** start of ENTRIES SUPPLIED **

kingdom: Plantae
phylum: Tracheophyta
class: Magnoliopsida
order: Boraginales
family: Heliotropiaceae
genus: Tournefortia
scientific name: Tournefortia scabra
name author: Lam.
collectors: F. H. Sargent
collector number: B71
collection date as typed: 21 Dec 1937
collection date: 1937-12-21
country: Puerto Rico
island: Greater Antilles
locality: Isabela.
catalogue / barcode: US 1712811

** end of ENTRIES SUPPLIED **
** start of ENTRIES SUPPLIED **

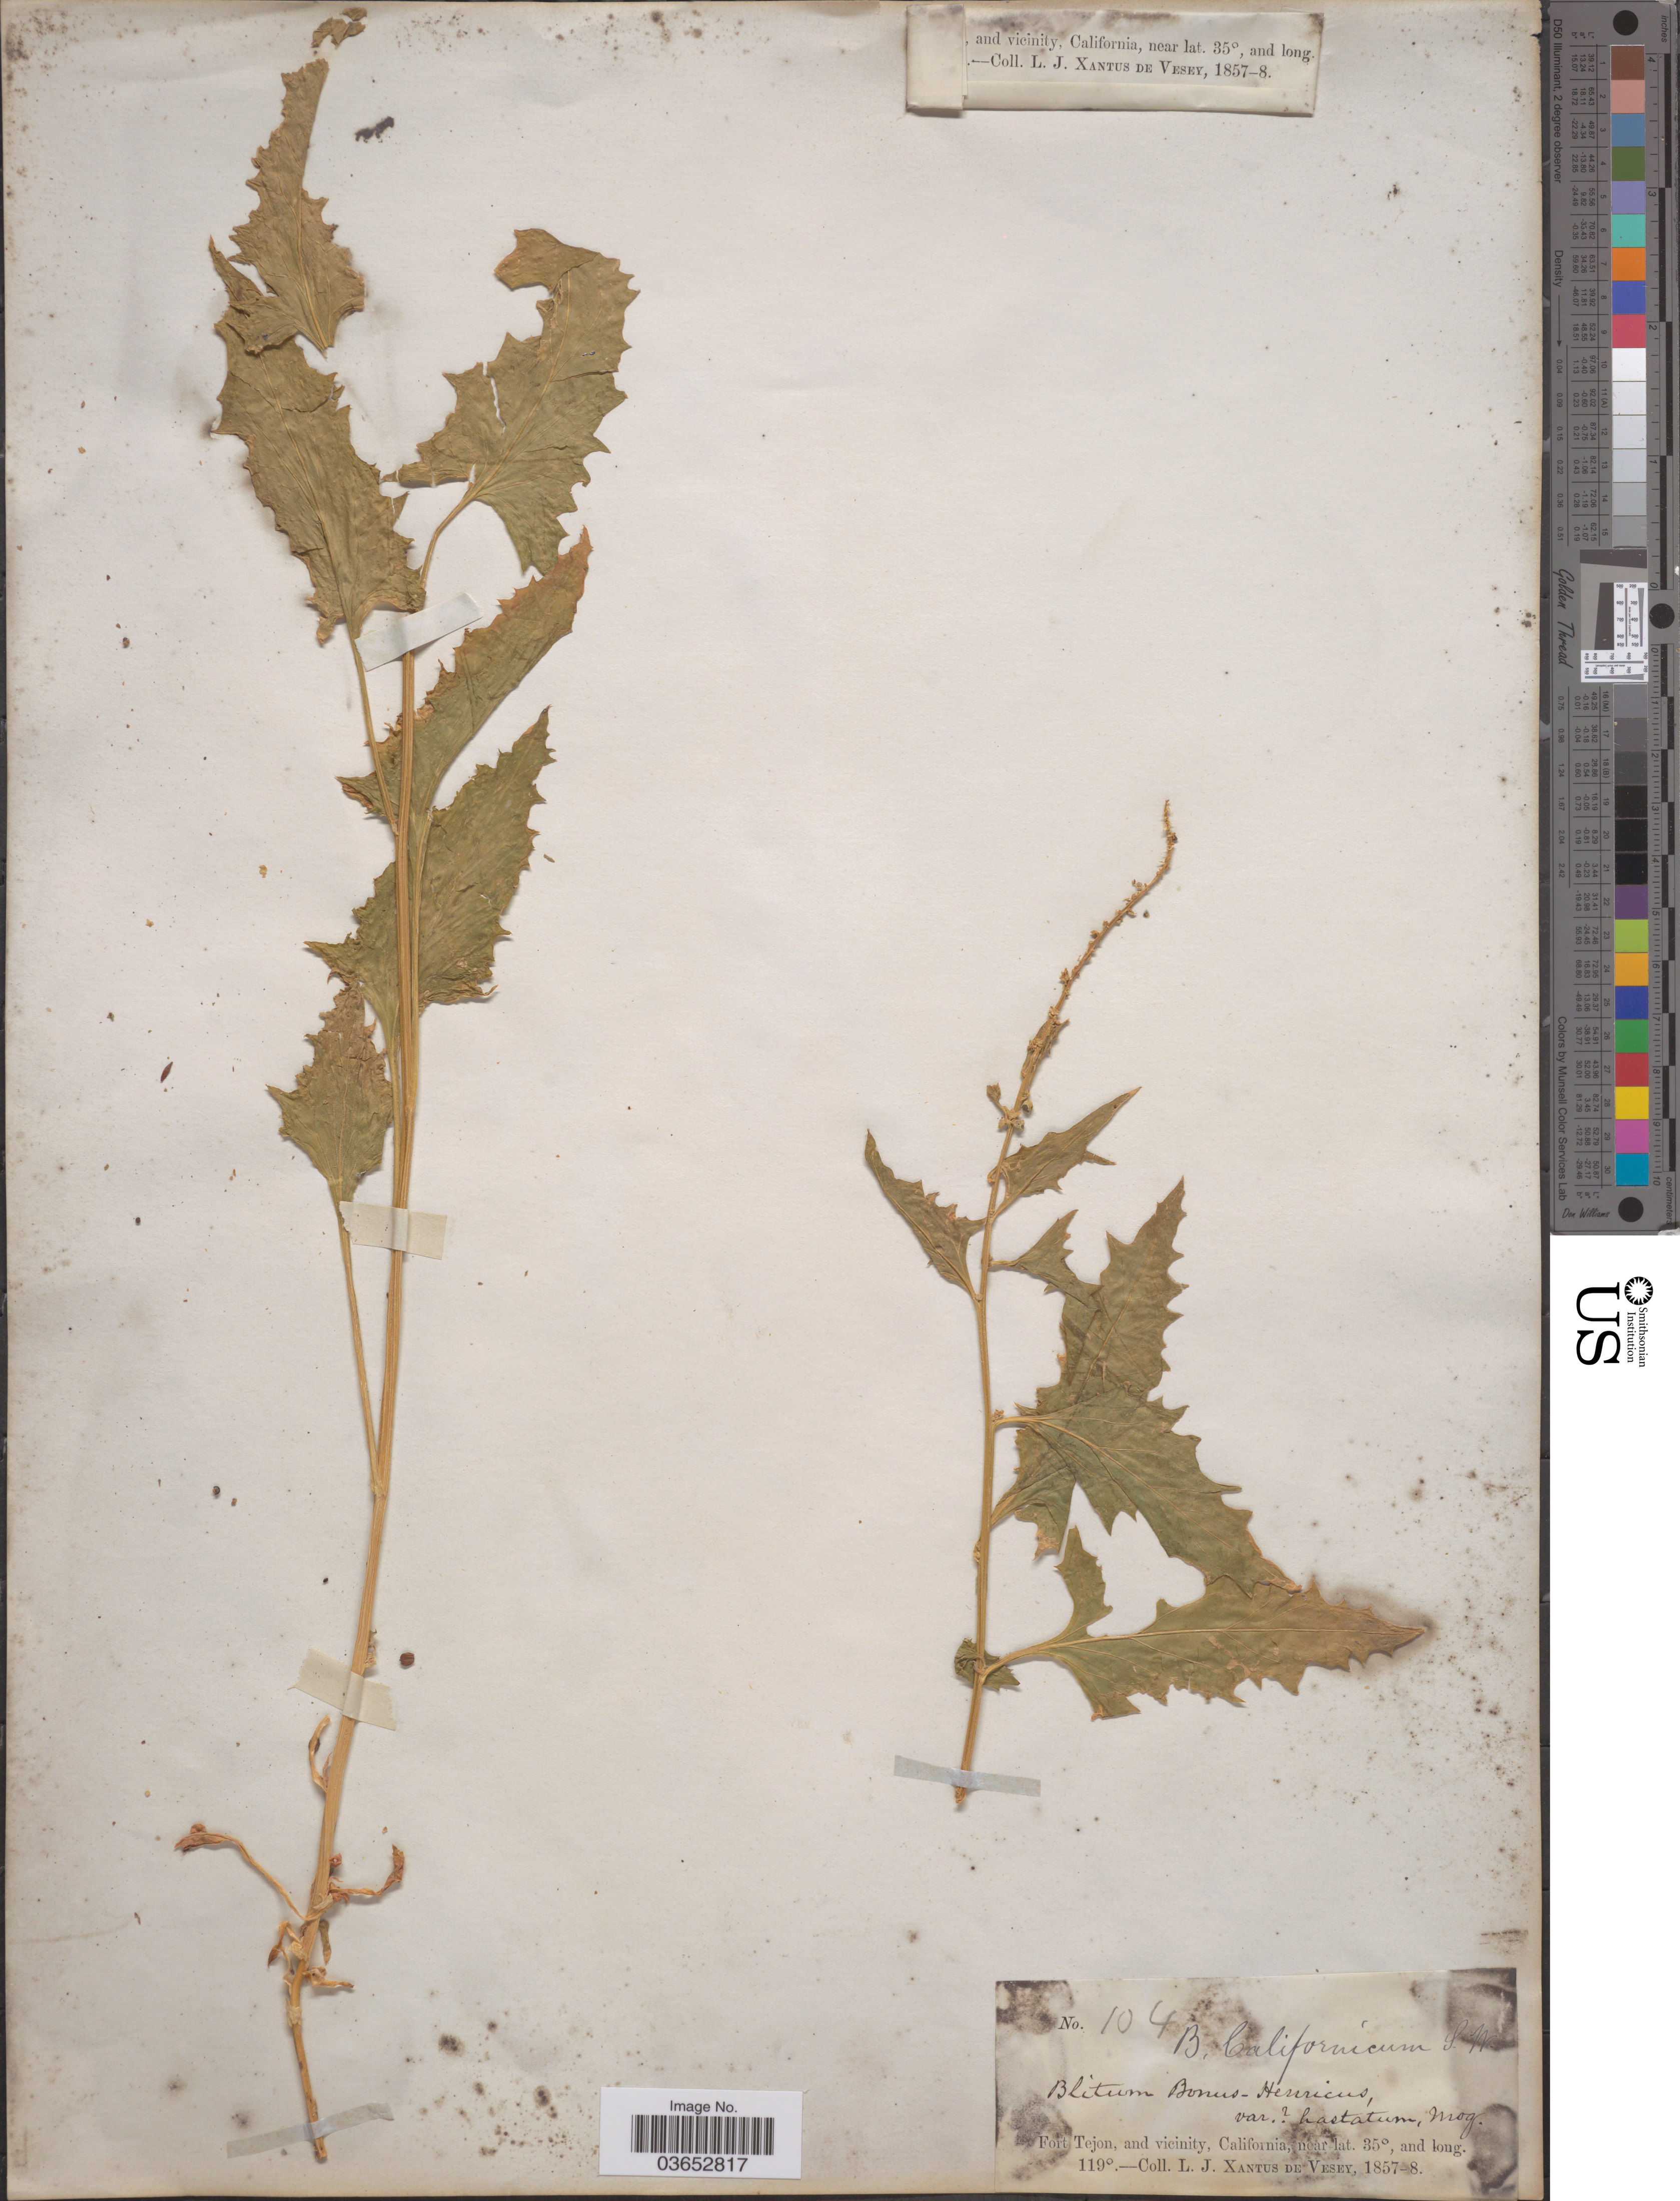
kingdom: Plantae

** end of ENTRIES SUPPLIED **

Copy out the lines of the material word for word, starting with the line containing "collectors: F. H. Sargent" and ending with the line containing "locality: Isabela.", including both of those lines.

collectors: F. H. Sargent
collector number: B71
collection date as typed: 21 Dec 1937
collection date: 1937-12-21
country: Puerto Rico
island: Greater Antilles
locality: Isabela.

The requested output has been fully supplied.